Although the aepyornis   

or roc that lived in Madagascar, and the moa are extinct, the camel-sparrow, linked   

with them in size--the large sparrow Xenophon saw walking by a stream--was and is a symbol of justice.    

This bird watches his chicks with   

a maternal concentration-and he's been mothering the eggs at night six weeks--his legs   

their only weapon of defense.

He is swifter than a horse; he has a foot hard as a hoof; the leopard    

is not more suspicious. 

How could he, prized for plumes and eggs and young used even as a riding beast, respect men   

hiding actor-like in ostrich skins, with the right hand

making the neck move as if alive and from a bag

the left hand strewing grain, that ostriches    

might be decoyed and killed! 

 

Yes, this is he whose plume was anciently the plume of justice;

he whose comic duckling head on its great neck revolves with compass-needle nervousness when he stands guard,    

in S-like foragings as he is   

preening the down on his leaden-skinned back. The egg piously shown as Leda's very own   

from which Castor and Pollux hatched, was an ostrich-egg. 

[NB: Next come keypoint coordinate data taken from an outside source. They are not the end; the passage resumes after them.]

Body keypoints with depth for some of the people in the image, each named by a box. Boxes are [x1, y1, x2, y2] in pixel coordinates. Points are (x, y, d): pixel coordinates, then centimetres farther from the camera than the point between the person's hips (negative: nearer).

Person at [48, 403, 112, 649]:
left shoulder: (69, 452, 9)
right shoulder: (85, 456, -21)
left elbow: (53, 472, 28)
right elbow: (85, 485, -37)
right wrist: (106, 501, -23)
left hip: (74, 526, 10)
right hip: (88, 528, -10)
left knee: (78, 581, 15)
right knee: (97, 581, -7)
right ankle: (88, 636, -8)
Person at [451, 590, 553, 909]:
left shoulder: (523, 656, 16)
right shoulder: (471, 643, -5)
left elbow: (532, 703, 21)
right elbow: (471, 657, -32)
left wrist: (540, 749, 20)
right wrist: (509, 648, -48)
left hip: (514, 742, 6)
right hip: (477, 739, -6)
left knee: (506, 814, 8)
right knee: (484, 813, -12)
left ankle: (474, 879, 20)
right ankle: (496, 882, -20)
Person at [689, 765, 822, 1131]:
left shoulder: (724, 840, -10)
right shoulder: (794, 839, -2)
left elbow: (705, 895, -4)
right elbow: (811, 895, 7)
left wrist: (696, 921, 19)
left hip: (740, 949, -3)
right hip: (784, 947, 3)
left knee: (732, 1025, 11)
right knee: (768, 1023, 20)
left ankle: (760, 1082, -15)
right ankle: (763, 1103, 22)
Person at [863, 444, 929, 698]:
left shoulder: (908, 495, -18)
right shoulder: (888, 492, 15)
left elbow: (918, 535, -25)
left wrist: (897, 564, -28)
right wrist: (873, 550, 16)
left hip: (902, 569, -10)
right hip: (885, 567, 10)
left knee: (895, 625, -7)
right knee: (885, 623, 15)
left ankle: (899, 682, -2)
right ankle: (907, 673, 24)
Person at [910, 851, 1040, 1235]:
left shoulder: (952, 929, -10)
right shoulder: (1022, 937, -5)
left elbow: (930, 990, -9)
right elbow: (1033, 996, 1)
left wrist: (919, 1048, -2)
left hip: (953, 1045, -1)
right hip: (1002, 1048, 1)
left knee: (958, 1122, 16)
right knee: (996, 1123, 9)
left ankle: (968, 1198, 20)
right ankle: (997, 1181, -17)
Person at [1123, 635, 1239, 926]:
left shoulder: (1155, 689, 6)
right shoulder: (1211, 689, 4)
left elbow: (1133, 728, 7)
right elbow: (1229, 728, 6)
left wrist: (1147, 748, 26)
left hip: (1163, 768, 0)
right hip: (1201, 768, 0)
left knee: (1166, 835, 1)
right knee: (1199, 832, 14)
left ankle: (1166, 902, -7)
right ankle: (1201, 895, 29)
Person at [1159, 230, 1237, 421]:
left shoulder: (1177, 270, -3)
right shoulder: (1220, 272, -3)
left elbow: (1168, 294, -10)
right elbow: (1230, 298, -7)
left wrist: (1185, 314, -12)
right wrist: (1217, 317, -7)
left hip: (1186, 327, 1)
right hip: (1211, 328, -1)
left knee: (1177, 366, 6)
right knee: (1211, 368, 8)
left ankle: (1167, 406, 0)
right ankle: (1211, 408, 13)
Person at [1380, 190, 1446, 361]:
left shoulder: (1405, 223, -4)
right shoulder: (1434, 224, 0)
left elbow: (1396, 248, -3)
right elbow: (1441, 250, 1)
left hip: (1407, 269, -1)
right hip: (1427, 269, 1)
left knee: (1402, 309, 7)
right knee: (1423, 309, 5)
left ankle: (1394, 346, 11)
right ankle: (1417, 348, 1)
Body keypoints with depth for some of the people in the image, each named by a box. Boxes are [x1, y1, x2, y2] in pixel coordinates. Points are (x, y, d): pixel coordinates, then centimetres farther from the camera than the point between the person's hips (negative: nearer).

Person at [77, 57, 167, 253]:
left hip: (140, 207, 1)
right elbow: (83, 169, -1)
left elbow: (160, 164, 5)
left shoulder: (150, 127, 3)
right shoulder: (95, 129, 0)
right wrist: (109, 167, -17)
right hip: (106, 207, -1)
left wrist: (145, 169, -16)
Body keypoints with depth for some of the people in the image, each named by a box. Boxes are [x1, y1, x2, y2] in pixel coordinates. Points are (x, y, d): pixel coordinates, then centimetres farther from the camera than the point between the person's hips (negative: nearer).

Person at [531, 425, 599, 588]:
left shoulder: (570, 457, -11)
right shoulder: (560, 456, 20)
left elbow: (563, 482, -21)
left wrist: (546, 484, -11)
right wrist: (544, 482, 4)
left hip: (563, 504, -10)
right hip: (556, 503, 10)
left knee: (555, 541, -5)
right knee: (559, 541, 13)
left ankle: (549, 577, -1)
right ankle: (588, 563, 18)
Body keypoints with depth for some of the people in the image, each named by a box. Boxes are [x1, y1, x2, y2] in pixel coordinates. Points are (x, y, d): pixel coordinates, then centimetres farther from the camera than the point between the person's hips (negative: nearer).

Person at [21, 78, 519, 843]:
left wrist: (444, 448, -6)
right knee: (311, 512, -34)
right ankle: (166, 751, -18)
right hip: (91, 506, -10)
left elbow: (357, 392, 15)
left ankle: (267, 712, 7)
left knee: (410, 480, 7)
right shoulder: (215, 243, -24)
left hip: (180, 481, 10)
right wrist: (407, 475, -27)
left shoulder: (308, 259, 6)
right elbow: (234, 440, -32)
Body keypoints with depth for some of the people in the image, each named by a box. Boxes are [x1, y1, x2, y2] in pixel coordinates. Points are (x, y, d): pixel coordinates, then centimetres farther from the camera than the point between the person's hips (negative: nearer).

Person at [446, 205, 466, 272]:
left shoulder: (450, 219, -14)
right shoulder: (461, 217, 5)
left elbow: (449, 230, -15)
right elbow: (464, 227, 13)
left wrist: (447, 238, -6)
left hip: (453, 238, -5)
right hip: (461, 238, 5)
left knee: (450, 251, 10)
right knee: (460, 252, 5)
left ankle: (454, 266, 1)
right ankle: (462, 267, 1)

And what could have been more fit for the Chinese lawn it    

Grazed on as a gift to an   

emperor who admired strange birds, than

this one, who builds his mud-made nest in dust yet will wade   

in lake or sea till only the head shows.   . . . . . . .    

Six hundred ostrich-brains served   

at one banquet, the ostrich-plume-tipped tent and desert spear, jewel- gorgeous ugly egg-shell   

goblets, eight pairs of ostriches in harness, dramatize a meaning always missed by the externalist.    

The power of the visible   

is the invisible; as even where no tree of freedom grows, so-called brute courage knows.   

Heroism is exhausting, yet it contradicts a greed that did not wisely spare the harmless solitaire    

or great auk in its grandeur;   

unsolicitude having swallowed up all giant birds but an alert gargantuan   

little-winged, magnificently speedy running-bird. This one remaining rebel is the sparrow-camel.